| TEXT BLOCK |
* begin *
Question

The ratio of minimum wavelength of Lyman and Balmer series will be:
A. 1.25
B. 0.25
C. 5
D. 10

Answer 1

In the hydrogen atom, the electrons de-excite themselves by continuously making transitions from the higher energy level to the lower energy level.These transitions are divided in a group of five series. While undergoing these transitions, an electron emits a photon or radiation of particular wavelength. This wavelength is given by Rydberg’s formula. Lyman series is formed when a transition takes place from the higher energy levels to the first energy level. Balmer series is formed when a transition takes place from the higher energy levels to the second energy level.

Formula Used:
The Rydberg’s formula is given by:
$\dfrac{1}{\lambda } = {R_H}\left[ {\dfrac{1}{{{n_i}^2}} - \dfrac{1}{{{n_0}^2}}} \right]$
where, ${n_i}$ is the principal quantum number of the lower energy level, ${n_0}$ is the principal quantum number of the upper energy level and ${R_H}$ is Rydberg's constant for hydrogen atoms.

Complete step by step answer:
The radiation spectrum of hydrogen is grouped into different series. Each series is named after its discoverer. These series are Lyman series, Balmer series, Paschen series, Brackett series and Pfund series. According to Bohr’s theory, the wavelength $\lambda$ of radiations emitted from hydrogen atom is given by;
$\dfrac{1}{\lambda } = {R_H}\left[ {\dfrac{1}{{{n_i}^2}} - \dfrac{1}{{{n_0}^2}}} \right]$
This equation is also known as Rydberg’s formula.
* end *
| REQUIREMENTS |
(1) In the Lyman and Balmer series explanation, which energy level do transitions end on to form the Balmer series?
(2) Carry on the Lyman and Balmer series explanation, starting right after its final sentence.

| ENTRIES SUPPLIED |
* begin *
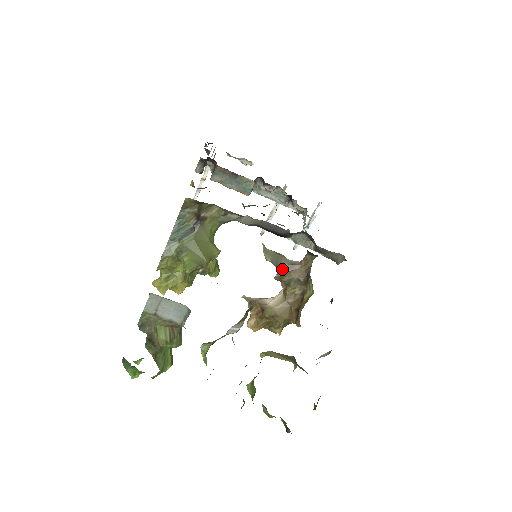
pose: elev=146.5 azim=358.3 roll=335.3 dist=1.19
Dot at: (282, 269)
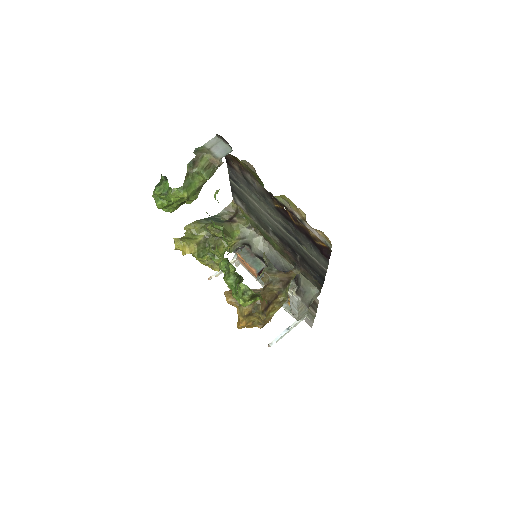
Dot at: (271, 268)
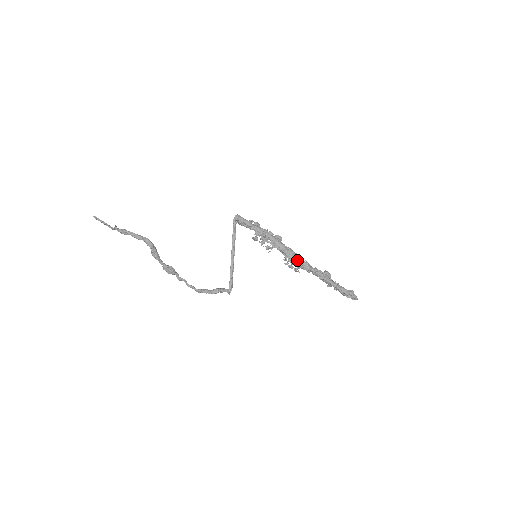
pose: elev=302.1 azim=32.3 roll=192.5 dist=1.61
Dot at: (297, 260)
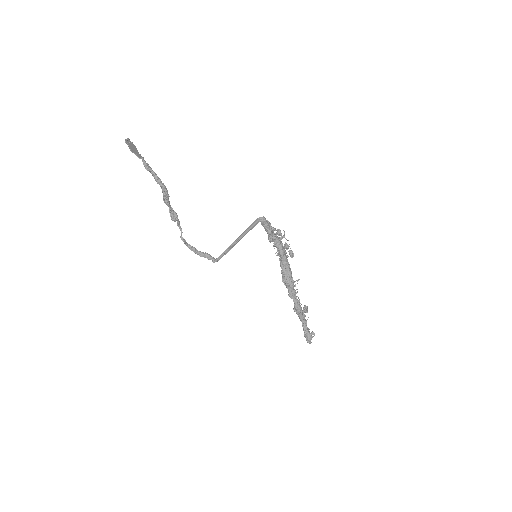
Dot at: (287, 285)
* end *
| RESPONSES FOR EACH TASK |
(1) The second energy level.

(2)
For the Lyman series, ${n_i} = 1$ and ${n_0} = 2,3,4....$. The photon makes a transition from the upper energy level, that is any of the 2nd, 3rd and 4th levels to the lower energy level, that is 1st atomic level. This photon emits wavelengths of the radiation given by $\dfrac{1}{\lambda } = {R_H}\left[ {\dfrac{1}{{{{\left( 1 \right)}^2}}} - \dfrac{1}{{{n_0}^2}}} \right]$. The longest and the shortest wavelengths of the Lyman series are 121.6nm and 91.2nm respectively.
The Balmer series or radiation correspond to ${n_i} = 2$ and ${n_0} = 3,4,5....$.. The wavelength of the radiation emitted by Balmer transitions is given by: $\dfrac{1}{\lambda } = {R_H}\left[ {\dfrac{1}{{{{\left( 2 \right)}^2}}} - \dfrac{1}{{{n_0}^2}}} \right]$. The longest and the shortest wavelengths of the Balmer series are 656.3nm and 364.8nm respectively.
Therefore, the ratio of minimum wavelength of Lyman and Balmer series will be
$\therefore\dfrac{{91.2nm}}{{364.8nm}} = \dfrac{1}{4} = 0.25$

Hence, option B is the correct answer.

Note: The five series, namely Lyman series, Balmer series, Paschen series, Brackett series and Pfund series are applicable only for Hydrogen atoms. An electron can revolve only in particular orbits and that is given by $n$.
The Rydberg’s formula is given more precisely by
$\dfrac{1}{\lambda } = {Z^2}{R_H}\left[ {\dfrac{1}{{{n_i}^2}} - \dfrac{1}{{{n_0}^2}}} \right]$
where, $Z$ is the atomic number.